Individual station managers are evidently ecstatic about the show and its effects and wonder why one of the networks didn't pick it up.

Instead the show is in syndication, available to any station manager who wants to pay the price and the price is evidently pretty high so it will be used as a prime-time lead-in.

One thing about the show is that it gives U.S. stations something worthwhile (hopefully) for their prime-access spots. The FCC (the U.S. CRTC) gave local stations access to the prime time hours which would otherwise have been ruled by the networks.

The FCC had hoped to see good local, or at least good programs period in the local prime time slots. Instead, the stations stuck in quiz shows and re-runs. With Space: 1999 the local stations have a chance to run an expensive, network-quality series.

As for the show itself, Mason says that it is based around a space station established on the moon by a UN- type body made up of various nations.

One of the things the station and personnel do is dispose of radio-active waste from earth reactors. (This is an interesting point because there is a problem in disposing of such waste) They dump this stuff on the dark side of the moon, supposedly ridding earth of a bad problem. Some is dumped on the surface but most is encased in concrete and buried.

However (there always is a "however", isn't there), something happens and the buried stuff goes critical and explodes. In response to one or other of Newton's Laws - every action has an equal and opposite reaction especially when called for by the script - the explosion pushes old Luna out of orbit and it goes chasing merrily through the solar system.

This would play havoc with earth, since the moon has something or other to do with tides. It would also play havoc with Tin Pan Alley, whose writers would no longer have anything to rhyme with June.

But you must admit that a travelling moon makes a rather impressive space ship, and the heroes of Space: 1999 evidently use the moon as one.
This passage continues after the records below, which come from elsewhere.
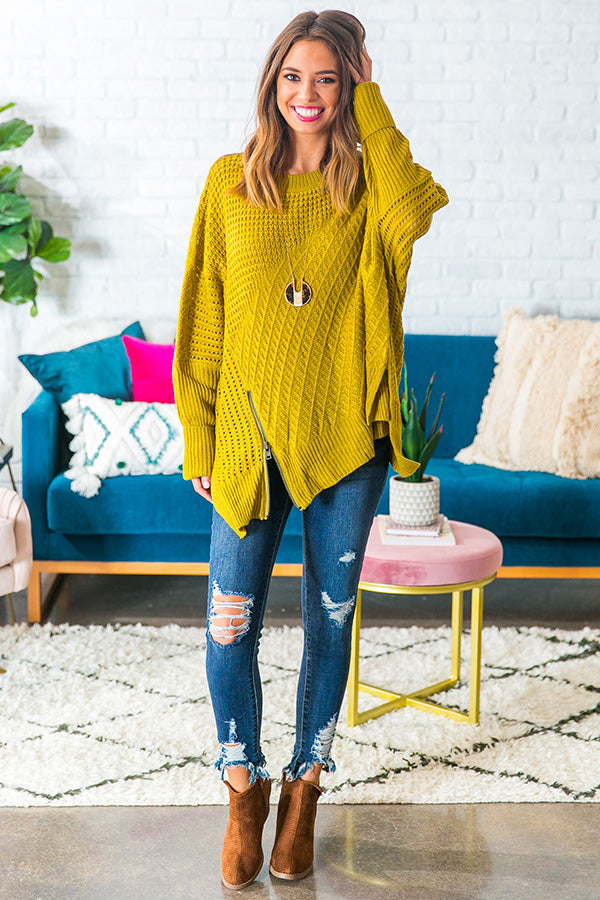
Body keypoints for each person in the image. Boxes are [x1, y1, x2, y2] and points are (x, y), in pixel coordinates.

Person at [173, 9, 448, 891]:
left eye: (328, 78)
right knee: (229, 626)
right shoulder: (228, 183)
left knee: (330, 623)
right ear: (272, 83)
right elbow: (204, 318)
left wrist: (373, 97)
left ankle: (305, 790)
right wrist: (200, 432)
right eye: (294, 76)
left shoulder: (368, 190)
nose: (308, 94)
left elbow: (415, 208)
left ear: (349, 85)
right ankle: (242, 788)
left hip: (345, 442)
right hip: (247, 441)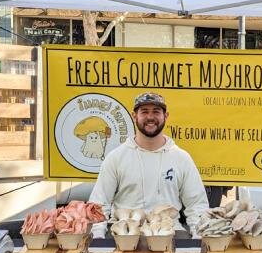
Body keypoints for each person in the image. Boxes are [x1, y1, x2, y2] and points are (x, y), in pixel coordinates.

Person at [89, 92, 209, 239]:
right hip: (123, 233)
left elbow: (196, 205)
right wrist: (97, 240)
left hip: (171, 231)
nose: (150, 117)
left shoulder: (181, 158)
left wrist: (198, 240)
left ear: (166, 116)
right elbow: (99, 205)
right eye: (144, 112)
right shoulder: (116, 158)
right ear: (134, 116)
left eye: (156, 112)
Mason feels the program has been intelligently done and beautifully constructed although he does say that the acting in the pilot is not all that great. He blames this, however, on the amount of expository material which must be thrown at the audience In order to clue the viewer into the deal.

I await the program with happy hope. Now if the CRTC will only come through, we're in.


As a footnote to Space: 1999, there is one hitch: Metro-Goldwyn-Mayer Inc. recently filed a suit in United States Superior Court asking $1 million in damages against the producer and distributors of the show. MGM alleges that the title is too close to that of its movie 2001: A Space Odyssey, and constitutes a misappropriation of property rights.